__SUPPLIED PASSAGE__

[Start of Attachment]

The Snake Pit (1948) with Olivia de Havilland. To me it is THE old movie.


I have included a certain amount of filth to please the gentlemen of the press.
–Baudelaire

THE WIZARD OF OZ
WUTHERING HEIGHTS… I liked the book better though

–Good Lord, AWB. W.K.L. Dickson not only produced and directed that thing he invented the Mutoscope camera that filmed it. 1893 would place him at the Magic Introduction Company at 841 Broadway (the scene would have been filmed on the roof). The company would become American Mutoscope in December, 1895.

To Kill a Mockingbird (1962)
Miracle on 34th Street (1947)
Also, quite a few of the Our Gang/Little Rascals shorts

Most of the older movies I like are horror. My favorites are Freaks, The Cabinet of Dr. Caligari, and Nosferatu. I have some non-horror favorites too: Camille (something about Greta Garbo…) and Blonde Venus.


I have a hobby. I have the world’s largest collection of seashells. I keep it scattered on beaches all over the world. Maybe you’ve seen some of it.

Disney’s Snow White (1937)

Chaplin’s City Lights (1931)

Winsor McKay’s Gertie the Dinosaur (1914)


Eschew Obfuscation

The Horn Blows At Midnight (1945)

Metropolis (1927)

M (1931)

As lame as they are, I love the old Blondie comedies with Arthur Lake and Penny Singelton. (1930s-1950s)

[End of Attachment]

__DATA SECTION__
[Start of Attachment]

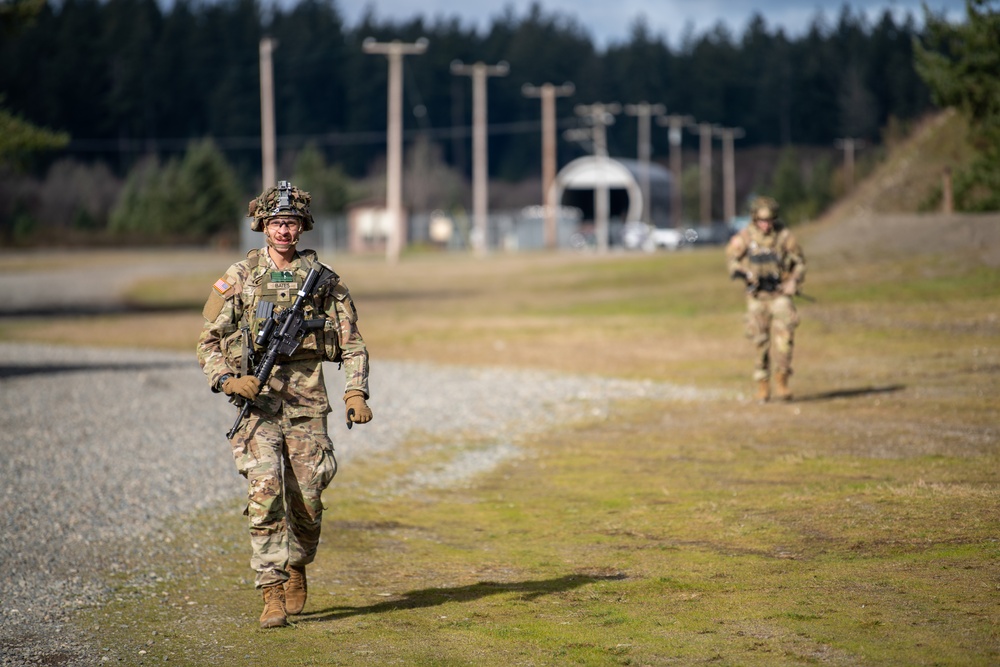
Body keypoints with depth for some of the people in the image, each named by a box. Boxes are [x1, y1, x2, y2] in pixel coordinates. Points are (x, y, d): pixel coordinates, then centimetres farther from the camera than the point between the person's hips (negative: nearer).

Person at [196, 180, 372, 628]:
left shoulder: (323, 280, 7)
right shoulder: (239, 279, 4)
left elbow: (352, 343, 10)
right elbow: (209, 341, 7)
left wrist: (356, 392, -3)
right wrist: (226, 379, -10)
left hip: (307, 401, 1)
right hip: (256, 399, -1)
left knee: (306, 498, 2)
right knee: (265, 494, -13)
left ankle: (297, 569, 31)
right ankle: (272, 594, -11)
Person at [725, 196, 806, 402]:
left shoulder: (784, 236, -5)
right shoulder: (745, 237, -4)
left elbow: (799, 262, 5)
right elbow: (731, 259, 6)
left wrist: (794, 281, -9)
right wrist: (743, 273, -12)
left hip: (780, 293, -1)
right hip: (757, 295, 1)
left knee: (784, 333, -17)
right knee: (760, 340, 4)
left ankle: (781, 381, -12)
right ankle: (762, 385, 16)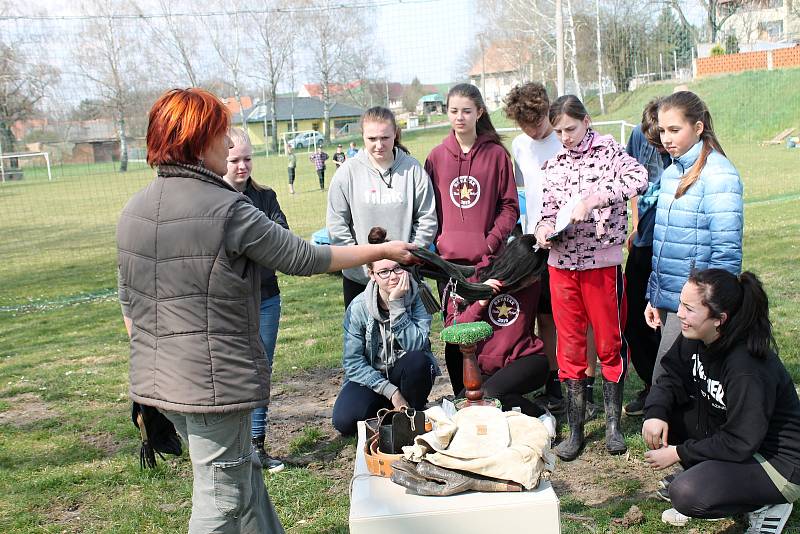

[End of Attachment]

__PROBLEMS TO WORK ON__
1. Reproduce, word for word, the passage on favorite old movies, starting with "Eschew Obfuscation" and going on through "Penny Singelton. (1930s-1950s)".
2. Go on with the comments about favorite old movies from the point at which they end.

__WRITTEN ANSWERS__
1.
Eschew Obfuscation

The Horn Blows At Midnight (1945)

Metropolis (1927)

M (1931)

As lame as they are, I love the old Blondie comedies with Arthur Lake and Penny Singelton. (1930s-1950s)

2.
The Philadelphia Story (1940)

Bringing Up Baby (1938)

Meet John Doe (1941)

The Lady Eve (1941)

I think thats it, all I can think of right now, I am sure there are others.

Oh, its not a favorite because I have never seen the whole thing, but what I have seen of The Passion of Joan of Arc (1928) makes it look really good, I would like to rent it one of these days.

pat

House of Games is not 1980, but 1987. So Frankie doesn’t have any favorite films older than 13 years. How old are you, Frankie?

But House of Games is one of my favorite films too. Here’s the list of my 100 favorite films:
http://www.defilmsociety.org

Click on Reviews, and then on Wendell’s revised thoughts about the AFI 100.

The oldest films in my list of 100 are the following from the '20’s and '30’s:

Metropolis (1926, Germany, dir. Fritz Lang)All Quiet on the Western Front (1930, U.S., dir. Lewis Milestone)
City Lights (1931, U.S., dir. Charles Chaplin)
M (1931, Germany, dir. Fritz Lang)
Freaks (1932, U.S., dir. Tod Browning)
King Kong (1933, U.S., dir. Merian C. Cooper)Duck Soup (1933, U.S., dir. Leo McCarey)Modern Times (1936, U.S., dir. Charles Chaplin)
Camille (1937, U.S., dir. George Cukor)
The Adventures of Robin Hood (1938, U.S., dir. Michael Curtiz)
Gone with the Wind (1939, U.S., dir. Victor Fleming)
The Wizard of Oz (1939, U.S., dir. Victor Fleming)

So that’s 1 from the '20’s and 11 from the '30’s. I also chose 9 from the '40’s, 9 from the '50’s, 9 from the '60’s, 30 from the '70’s, 20 from the '80’s, and 11 from the '90’s.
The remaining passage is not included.